The Kalush Orchestra from the Ukraine won last year’s Eurovision Song Contest and, as winners, the Ukraine gained the right to host and broadcast this year’s contest. However, events being what they are over there still, it was decided that it would be safer and more practical all round if the runners up, the UK, could broadcast the contest instead.
Given that five-time winners the UK hadn’t won since 1997 (Love Shine A Light by Katrina and the Waves) and had frankly been throwing any old rubbish at the contest until last year’s excellent Sam Ryder effort, that was fair enough. Arguably his Space Man would have won in any normal year too, and so, after a bit of a contest to find the host city, Liverpool was chosen and an army of technicians started to descend on the Liverpool Arena for this week’s semi-finals and the main event on Saturday night.

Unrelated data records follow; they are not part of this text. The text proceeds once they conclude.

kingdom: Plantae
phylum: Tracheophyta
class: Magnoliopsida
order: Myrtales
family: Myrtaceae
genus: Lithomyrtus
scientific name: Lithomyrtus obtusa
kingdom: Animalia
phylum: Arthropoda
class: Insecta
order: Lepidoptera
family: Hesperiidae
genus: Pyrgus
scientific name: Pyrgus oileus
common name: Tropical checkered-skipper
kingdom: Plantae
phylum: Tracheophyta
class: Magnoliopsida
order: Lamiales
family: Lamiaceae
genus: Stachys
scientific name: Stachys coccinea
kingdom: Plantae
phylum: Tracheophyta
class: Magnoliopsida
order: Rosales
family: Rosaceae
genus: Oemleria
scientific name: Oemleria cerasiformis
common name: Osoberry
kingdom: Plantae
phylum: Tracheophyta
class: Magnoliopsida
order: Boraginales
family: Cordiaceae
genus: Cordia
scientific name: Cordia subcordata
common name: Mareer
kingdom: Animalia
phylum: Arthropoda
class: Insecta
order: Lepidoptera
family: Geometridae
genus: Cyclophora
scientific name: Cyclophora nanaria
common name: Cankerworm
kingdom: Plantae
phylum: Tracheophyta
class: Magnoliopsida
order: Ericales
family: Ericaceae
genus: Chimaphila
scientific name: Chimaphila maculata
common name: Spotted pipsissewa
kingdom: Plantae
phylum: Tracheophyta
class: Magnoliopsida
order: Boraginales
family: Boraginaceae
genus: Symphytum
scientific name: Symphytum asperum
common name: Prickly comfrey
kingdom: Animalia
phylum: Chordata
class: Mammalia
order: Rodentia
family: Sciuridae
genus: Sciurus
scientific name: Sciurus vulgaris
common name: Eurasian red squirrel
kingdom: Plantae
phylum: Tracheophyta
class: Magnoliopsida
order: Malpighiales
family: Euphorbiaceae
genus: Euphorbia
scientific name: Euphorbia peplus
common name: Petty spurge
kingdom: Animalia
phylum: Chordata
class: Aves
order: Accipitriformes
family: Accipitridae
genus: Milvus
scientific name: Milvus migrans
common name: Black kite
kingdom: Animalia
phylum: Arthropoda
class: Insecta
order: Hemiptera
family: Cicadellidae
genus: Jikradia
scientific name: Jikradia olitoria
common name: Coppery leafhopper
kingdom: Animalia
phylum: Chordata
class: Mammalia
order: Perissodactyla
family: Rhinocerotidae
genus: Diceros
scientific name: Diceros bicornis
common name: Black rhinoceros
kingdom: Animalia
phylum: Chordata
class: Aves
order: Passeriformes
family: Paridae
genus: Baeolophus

Including numerous rehearsals to get the timing just so, there are nine live shows to be transmitted and the staging is both massive and complex. The BBC has thoughtfully compiled all the numbers into a single document for anyone remotely interested and here are the relevant ones.
Staging
600 rigging points, 140 tons of steel ground support structure, and 1KM of additional steel truss work being added to the arena. The event will feature 8 miles of cabling for lighting, sound, video and SFX, over 2,000 specialist lighting fixtures, 200 custom staging decks, 950 square metres of staging for the main stage, and 500 square metres of staging for the green room. 2000 metres of secure fencing will be used to keep the event safe and secure.
Lighting
The lighting at the contest will feature 165,000 channels of lighting control across 3 operators, 23,700 individual light sources, and 2500 automated state of the art colour-changing robotic lights. The lighting team will use 9 consoles to run 28,000 lighting cues, while 15 follow spots will be operated by 10 professionals and 5 theatre technology students from LIPA & Cheshire College — the latter who will be very very nervous right about now.
Audio
For sound, there’s 150 microphones and over 1,200 individual streams of audio.
Audience
The broadcast of the contest will be watched by over 160 million viewers worldwide, with over 8 hours of live TV and 50 live feeds. 29 commentators will broadcast live from the arena and there are less than 50 seconds to strike and set between performances. Famously, it was discovered at a very late stage in rehearsals for last year’s Contest in Rome that parts of the stage wouldn’t rotate in time and the lighting designers for each act had to come up with whole new staging in around three days flat.
Cameras
Only kidding. The BBC hasn’t shared what cameras will be used on the show yet, which is a bit of an odd oversight. Even more so when you consider that it has listed such salient facts as over 1000 litres of hairspray and 3,000 makeup brushes will be used, as well as that there are 150 metres of costume rails full of costumes. But then, this is Eurovision and the laws of the normal universe don’t quite apply*. When we find out, we’ll pass the info on.
Favourite to win this year is Sweden’s Loreen with Tattoo. She actually won it in 2012 with the magnificent Euphoria; check out the winning performance of that below.
*Your humble correspondent can usually be found listening to the likes of Rush and the heavier end of the spectrum, so is all too well aware of the distorting nature of Eurovision’s morphic field.